OPINIÓN de Antonio Hermosa.- ¿De qué pueden hablar dos sujetos que se odian; que necesitan de un mediador para hablar? (“Le hablamos al mediador de Naciones Unidas y ellos [la contraparte] hacen lo mismo”, explicaba Boutheïna Chaaban, de la delegación de Asad, a un periodista). Y cuando el odio es la premisa de la conversación, ¿a qué acuerdos es posible llegar? ¿Y qué valor tendrían los supuestos acuerdos si en la sola semana de negociaciones la muerte, que presume en Siria de un ejército de más de 130.000 soldados, ha engrosado sus filas con 1.300 más, medio centenar de ellos civiles? ¿Qué credibilidad produce un gobierno que mientras habla de paz prosigue su idilio con el crimen y la destrucción, arrasando barriadas enteras de hipotéticos partidarios de la oposición, es decir, de la contraparte que negocia con sus legatarios?
Las negociaciones
han terminado como la lógica reclamaba,
es decir, sin acuerdos de ningún tipo, a no ser que se consideren tales el
minuto de silencio guardado al inicio de las mismas por ambas delegaciones por
las víctimas del genocidio y la doble promesa del régimen, la incumplida
(permitir la salida de 500 familias del centro de Homs por razones
humanitarias) y la indefinida de aceptar quizá un nuevo encuentro en Ginebra
para el día 10 de este mes. Sería como vestir el cinismo con los paños de la
esperanza.

▶ [Extracto de datos]
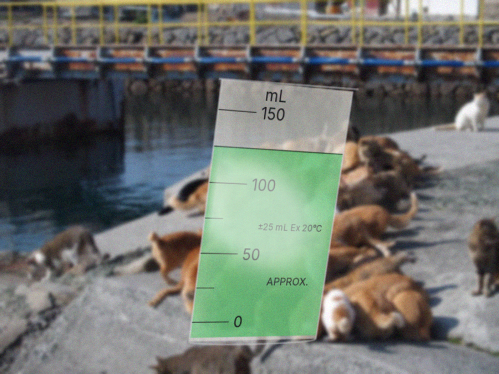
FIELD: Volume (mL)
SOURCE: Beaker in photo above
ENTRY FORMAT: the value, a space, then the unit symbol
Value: 125 mL
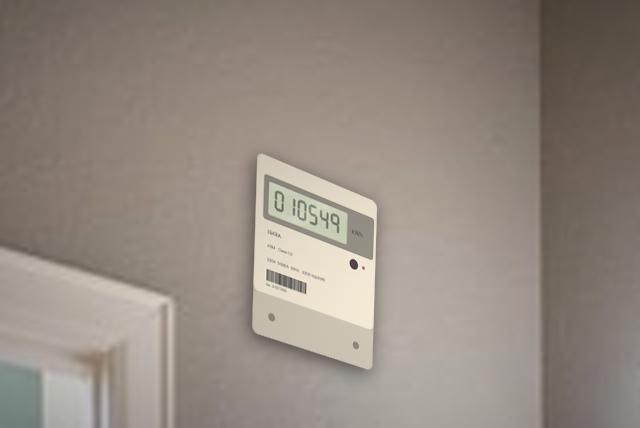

▶ [Consigna]
Enumere todo aquello que, según el artículo de opinión sobre las negociaciones de Siria, podría considerarse un acuerdo de esas conversaciones.

▶ [Solución del ejercicio]
- El minuto de silencio guardado por ambas delegaciones al inicio de las negociaciones por las víctimas del genocidio.
- La promesa incumplida del régimen de permitir la salida de 500 familias del centro de Homs por razones humanitarias.
- La promesa indefinida del régimen de aceptar quizá un nuevo encuentro en Ginebra para el día 10 de este mes.